Listen To Podcast Here

Dr. Connie Zweig, Ph.D., retired Jungian-psychotherapist and author, joins us to discuss her new book, The Inner Work of Age. She extends her well-known work on shadow into midlife and beyond and provides a map for uncovering obstacles to aging consciously. The transition from Hero to Elder, or role to soul, begins with releasing the ego’s identification with doing and reorienting toward the transpersonal center that Jung called the Self.

As we let go of outworn personas and roles, harvest the wisdom of our long lives, and break free of unconscious shadows, the Elder’s gift of authenticity naturally emerges. In this way, individuation, the deeper dimension of age, can be expanded along with our expanding longevity. This renewed purpose is the hidden promise of late-life.

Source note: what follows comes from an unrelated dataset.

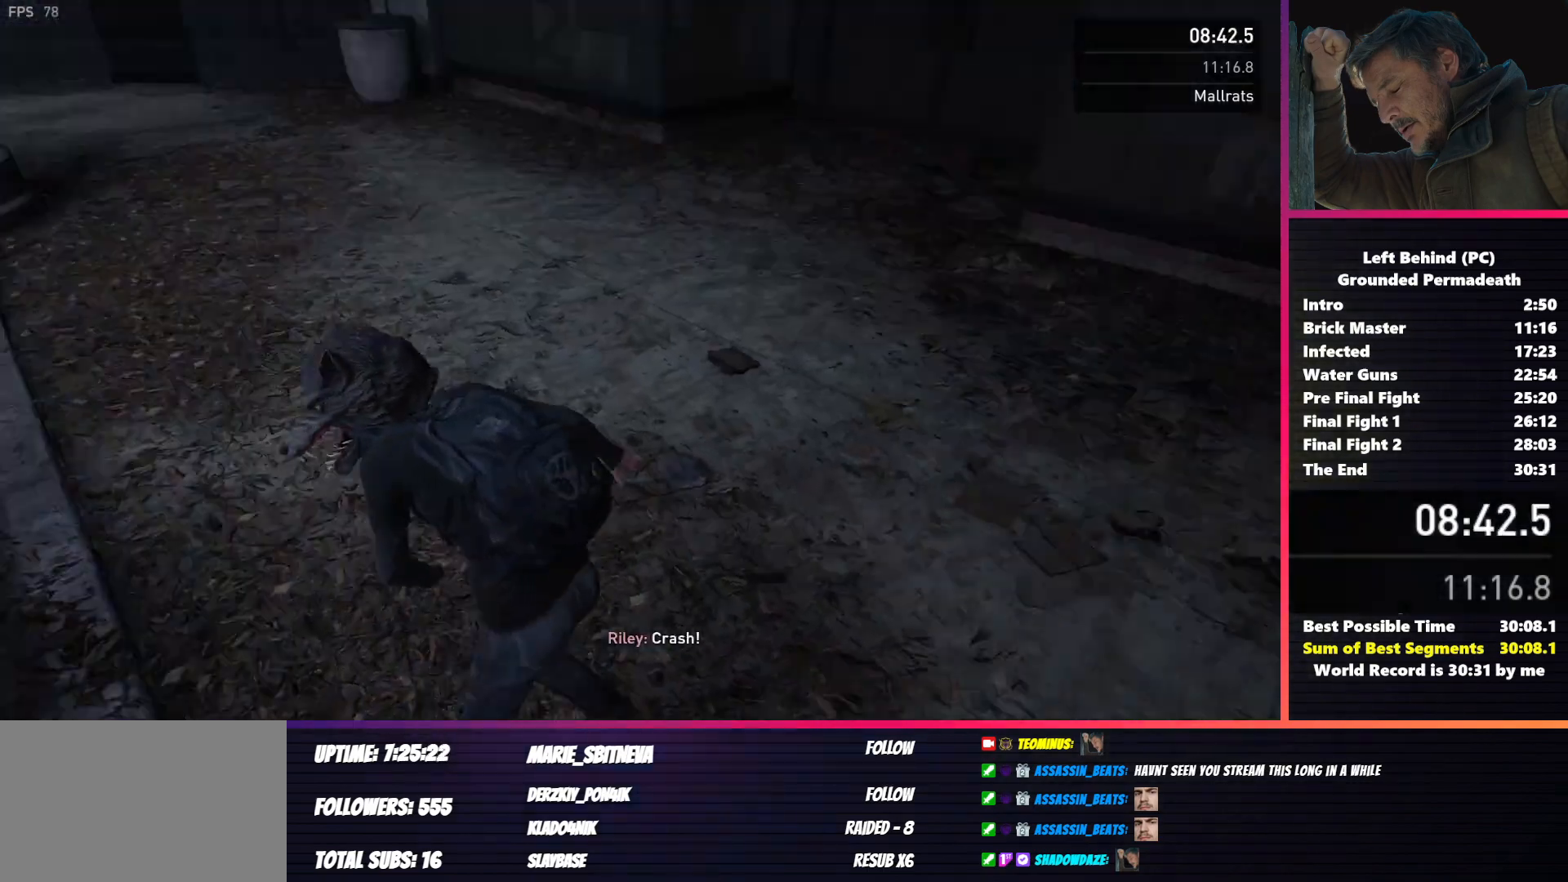
{"keys": ["shift", "w"], "mouse": [], "events": [[100, "w", "down"], [383, "d", "up"]]}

Here’s the dream we analyze:

“I was sitting at the front of a moving bus that was full of a friend’s family after a ceremony, maybe a wedding or a funeral. I was sitting facing backward so I could be part of the congregation. They announced they would shortly bring out my friend’s grandmother’s exhumed body for the dancing ritual. I wasn’t sure I’d have the guts to take part but wanted to wait until I saw her grandmother to make my decision. She was brought out in a sheer black veil, through which I could see her body had shriveled to a tiny frame, almost a skeleton but preserved as if she had been embalmed. Her family took turns joyously and carefully waltzing down the aisle of the bus with her, and everyone gazed upon the ritual with loving delight. I decided I would just watch this time. My friend was gently handed her grandmother’s corpse whilst sitting in her seat behind me. She held her in her lap and we had a conversation, during which my friend’s face and her grandmother’s became indistinguishable. My friend appeared both living and dead at the same time, her face hollowed and decomposed but animated and lively.”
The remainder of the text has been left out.